[GIVEN INSTRUCTION A]: Transcribe the passage on film critics from "The unequal three-way" up to and including "the third row.".
====================
The unequal three-way donnybrook — film critics on one side, the vox populi and aggrieved artists on the other — is a digital-era twist on a perennial Hollywood story. Being neither fans in the bleachers nor players on the field, film critics get incoming from both directions. Of course, critics have long been undeservedly cast as a bunch of elite intellectuals. Hollywood helpfully provided a vivid embodiment of the type in the acidic performance of George Sanders as Addison DeWitt in Joseph L. Mankiewicz’s All About Eve (1950). He can’t do, or teach, so he heckles from his comp seat in the third row.
Significantly, though, DeWitt was a Broadway theater critic writing for a major New York newspaper (a thinly disguised version of the drama critic George Jean Nathan, though it was Brooks Atkinson at The New York Times who could, with a single review, make or break a Broadway show). By contrast, for most of Hollywood history, film critics were not considered high value enough targets to concentrate firepower on. Sure, the ad-pub departments of the major studios ballyhooed the good reviews in the pressbooks, and filmmakers enjoyed the ego-strokes of printed approval, but no one was under any illusions about the power of the film critic to put butts in seats. “Neither pans nor raves have much impact on the average moviegoer,” Variety observed in 1937. A decade later, little had changed. Looking over the godawful reviews and great returns for David O. Selznick’s lust in the dust Western Duel in the Sun (1946) and the great reviews and godawful returns for Fred Zinnemann’s neorealist melodrama The Search (1948), Hollywood Reporter columnist Irving Hoffman concluded that “no critic extant is playing Svengali to the cash customer’s Trilby.” (In today’s titles, substitute Spider-Man: No Way Home and Nightmare Alley.)
From the 1930s to the 1950s, the most significant influencers were not film critics at all but gossip columnists, none more catered to than Louella Parsons and Hedda Hopper, the twin queen bees of syndicated entertainment news. Both forged long-term symbiotic relationships with the studios built on mutual back-scratching rather than impartial evaluations of a film’s aesthetic merits. They plugged more than they panned, but when they delivered a body blow — usually over an offscreen sex scandal or communist affiliation — it could be the kiss of death. Little wonder that they made out like bandits swag-wise. Producer Hal Wallis once gifted Hopper with a mink coat so she wouldn’t scorch September Affair (1950) after Joan Fontaine snubbed her on set.
Among motion picture exhibitors, conventional wisdom held that moviegoers could always “smell ‘em out for themselves” without need of a critical bird dog. All a Bette Davis or Joan Crawford acolyte really wanted to know was when and where the film was playing. If a (male) New York Times critic didn’t care for Now, Voyager (“a prudish fantasy,” sniffed Theodore Strauss) or Mildred Pierce (“Miss Crawford’s gallant suffering left this spectator strangely unmoved,” shrugged Thomas Pryor), she was not deterred. (Pryor had the good grace to acknowledge his gendered reaction, noticing that at the screening he attended “there were not a few ladies in the Strand Theatre who were frequently blotting tears with evident enjoyment.”)
====================
[GIVEN INSTRUCTION B]: Repeat every one of the rows below word for word, leaving out the pictures.
====================
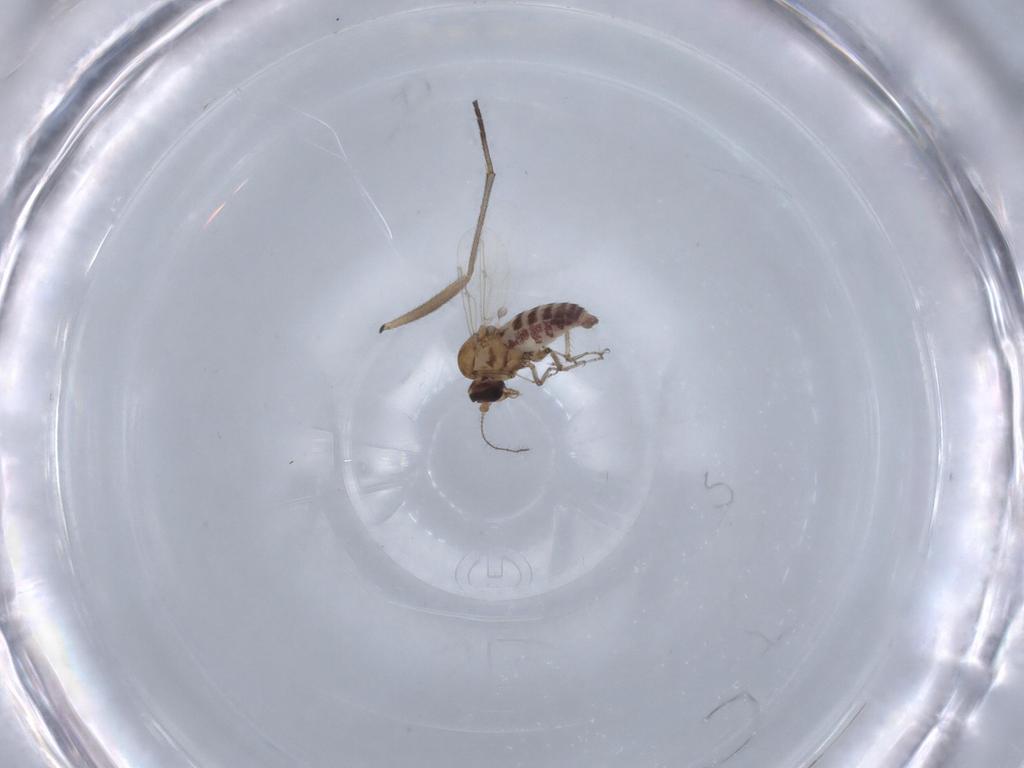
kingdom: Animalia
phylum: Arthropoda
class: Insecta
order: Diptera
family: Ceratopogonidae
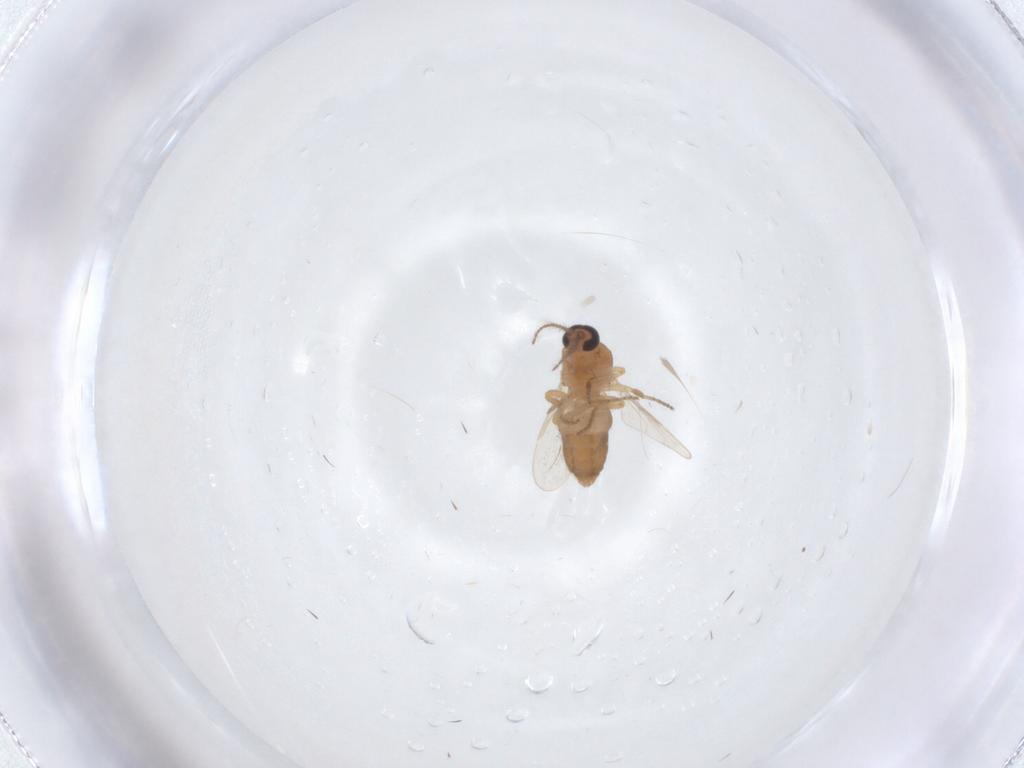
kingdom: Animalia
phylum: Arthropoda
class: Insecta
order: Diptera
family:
====================
[FULL ANSWER A]:
The unequal three-way donnybrook — film critics on one side, the vox populi and aggrieved artists on the other — is a digital-era twist on a perennial Hollywood story. Being neither fans in the bleachers nor players on the field, film critics get incoming from both directions. Of course, critics have long been undeservedly cast as a bunch of elite intellectuals. Hollywood helpfully provided a vivid embodiment of the type in the acidic performance of George Sanders as Addison DeWitt in Joseph L. Mankiewicz’s All About Eve (1950). He can’t do, or teach, so he heckles from his comp seat in the third row.

[FULL ANSWER B]:
kingdom: Animalia
phylum: Arthropoda
class: Insecta
order: Diptera
family: Ceratopogonidae
kingdom: Animalia
phylum: Arthropoda
class: Insecta
order: Diptera
family:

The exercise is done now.